The exchange was of a piece with Supreme Leader Ali Khamenei's new foreign-policy doctrine: Iran will "respond to threats with threats." The regime's inflammatory language certainly got the world's attention, reminding the West and its local allies that the Persian Gulf is a tinderbox where a single miscalculation could trigger a catastrophic war.
But was threatening to set off a global recession such a smart move? In fact, Khamenei -- the ultimate arbiter of Iran's internal politics and international relations -- has proved himself a poor analyst of the West's red lines toward his country, and this confrontation is just the latest incident to bring the supreme leader's strategic calculus into question. Although Tehran might benefit from the threat by jacking up oil prices, a blockade of the strait would deprive the Iranian government of half its revenue, sour relations with China and Japan, alienate Oman and Iraq as its remaining regional allies, and escalate conflict with Washington to a level that could easily spiral out of control. It would be an own goal of epic proportions.
Whether these threats are serious or not, Iran is playing a dangerous game of chicken. Just this week, the regime conducted a military drill in the Persian Gulf and announced a new breakthrough in its nuclear program, raising concern in Washington and feeding into hawkish critiques of U.S. President Barack Obama's sanctions strategy. But is bluster a winning strategy for Iran? The Islamic Republic has a history of boneheaded foreign-policy blunders, and no single case illustrates Khamenei's strategic ineptitude better than his handling of Iran's nuclear crisis.
At its onset, nearly a decade ago, the firestorm over Iran's atomic ambitions was a blessing in disguise for the supreme leader. For the first time since the Iran-Iraq War, the regime had an issue that could potentially revitalize its exhausted esprit de corps, rally the nation around the flag, bolster Iran's clout across the Islamic world, and fracture the hostile international coalition.
At first, the shock and awe of Saddam Hussein's 2003 overthrow in Iraq compelled the conservative ayatollah to opt for compromise over conflict. When negotiations with the Europeans failed to win U.S. support, however, Khamenei concluded that "nuclear diplomacy" was little more than regime change in disguise.
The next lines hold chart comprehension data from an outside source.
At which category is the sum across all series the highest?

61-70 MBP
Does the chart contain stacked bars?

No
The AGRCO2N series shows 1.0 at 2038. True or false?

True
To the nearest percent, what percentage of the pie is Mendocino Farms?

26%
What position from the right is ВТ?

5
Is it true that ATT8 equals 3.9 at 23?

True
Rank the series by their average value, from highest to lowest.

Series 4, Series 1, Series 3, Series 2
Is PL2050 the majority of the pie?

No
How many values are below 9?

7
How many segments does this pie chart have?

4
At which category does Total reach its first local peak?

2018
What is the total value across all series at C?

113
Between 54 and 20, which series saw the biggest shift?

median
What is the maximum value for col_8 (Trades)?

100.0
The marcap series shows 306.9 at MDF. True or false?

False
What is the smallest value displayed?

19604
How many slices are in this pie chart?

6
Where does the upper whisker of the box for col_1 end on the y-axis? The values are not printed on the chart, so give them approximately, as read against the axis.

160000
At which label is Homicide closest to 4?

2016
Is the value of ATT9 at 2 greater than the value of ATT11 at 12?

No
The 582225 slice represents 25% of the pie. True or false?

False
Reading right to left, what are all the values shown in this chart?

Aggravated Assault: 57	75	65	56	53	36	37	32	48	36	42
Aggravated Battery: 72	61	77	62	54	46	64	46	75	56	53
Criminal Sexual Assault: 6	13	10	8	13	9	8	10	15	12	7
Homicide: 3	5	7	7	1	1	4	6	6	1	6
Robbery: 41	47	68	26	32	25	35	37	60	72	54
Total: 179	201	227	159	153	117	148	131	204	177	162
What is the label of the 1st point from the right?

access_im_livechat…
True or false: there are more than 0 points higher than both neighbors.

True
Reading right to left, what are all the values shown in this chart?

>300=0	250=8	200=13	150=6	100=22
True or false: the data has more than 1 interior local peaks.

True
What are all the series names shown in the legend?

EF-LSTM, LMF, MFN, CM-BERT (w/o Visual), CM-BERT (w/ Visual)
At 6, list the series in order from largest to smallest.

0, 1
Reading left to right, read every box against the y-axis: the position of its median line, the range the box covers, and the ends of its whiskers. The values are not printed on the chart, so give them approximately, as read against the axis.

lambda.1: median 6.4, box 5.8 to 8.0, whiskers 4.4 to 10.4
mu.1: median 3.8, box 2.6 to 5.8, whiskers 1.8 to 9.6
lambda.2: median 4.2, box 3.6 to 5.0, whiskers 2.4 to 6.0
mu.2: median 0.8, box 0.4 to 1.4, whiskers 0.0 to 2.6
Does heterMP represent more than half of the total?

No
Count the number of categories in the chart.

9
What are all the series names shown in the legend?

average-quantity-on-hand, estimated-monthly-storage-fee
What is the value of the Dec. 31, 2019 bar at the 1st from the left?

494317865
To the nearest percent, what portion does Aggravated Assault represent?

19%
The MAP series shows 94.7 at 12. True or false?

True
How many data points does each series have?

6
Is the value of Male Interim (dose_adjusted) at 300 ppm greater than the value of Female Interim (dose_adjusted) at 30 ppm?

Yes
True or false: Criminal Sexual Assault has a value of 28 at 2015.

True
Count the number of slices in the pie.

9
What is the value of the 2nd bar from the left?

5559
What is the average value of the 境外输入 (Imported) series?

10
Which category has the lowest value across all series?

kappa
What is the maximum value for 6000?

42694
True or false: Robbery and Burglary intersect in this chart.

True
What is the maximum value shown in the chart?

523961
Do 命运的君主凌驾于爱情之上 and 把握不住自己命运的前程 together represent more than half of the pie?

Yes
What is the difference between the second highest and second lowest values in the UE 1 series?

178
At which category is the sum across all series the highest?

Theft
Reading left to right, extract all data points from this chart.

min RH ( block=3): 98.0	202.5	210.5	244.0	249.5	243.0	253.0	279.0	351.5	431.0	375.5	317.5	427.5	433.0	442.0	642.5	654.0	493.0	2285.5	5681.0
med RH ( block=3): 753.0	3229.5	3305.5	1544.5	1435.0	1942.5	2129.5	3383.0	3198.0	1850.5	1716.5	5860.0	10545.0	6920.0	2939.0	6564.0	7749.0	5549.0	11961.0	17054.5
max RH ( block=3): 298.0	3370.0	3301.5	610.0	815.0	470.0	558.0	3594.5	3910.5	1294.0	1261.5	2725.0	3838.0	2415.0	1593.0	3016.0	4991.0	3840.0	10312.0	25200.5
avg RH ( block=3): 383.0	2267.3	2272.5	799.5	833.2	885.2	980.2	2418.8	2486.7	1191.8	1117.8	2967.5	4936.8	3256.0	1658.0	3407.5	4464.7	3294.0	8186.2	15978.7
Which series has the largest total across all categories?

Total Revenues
The turbaned helmsman laid out his nuclear calculus in a meeting of Iran's Supreme National Security Council in 2004. Contending that the United States and its allies were unwilling to find a modus vivendi with the Iranian theocracy, Khamenei maintained that nuclear capitulation would only invite more pressure on human rights issues, sponsorship of terrorism, and regional subversion.
The nuclear nonproliferation regime also appeared innately unjust, particularly given Israel's atomic ambiguity. The regime's ideological foundations, based on warmed-over Third Worldism and Islamic universalism, also called for resistance. Thus, strategic considerations were melded with ideology to transform the nuclear program into the apotheosis of Iran's revolutionary defiance.
Initially, Khamenei's nuclear brinkmanship seemed to have worked. But even a successful policy requires constant recalibration -- a skill that the stubborn, geriatric leader lacks.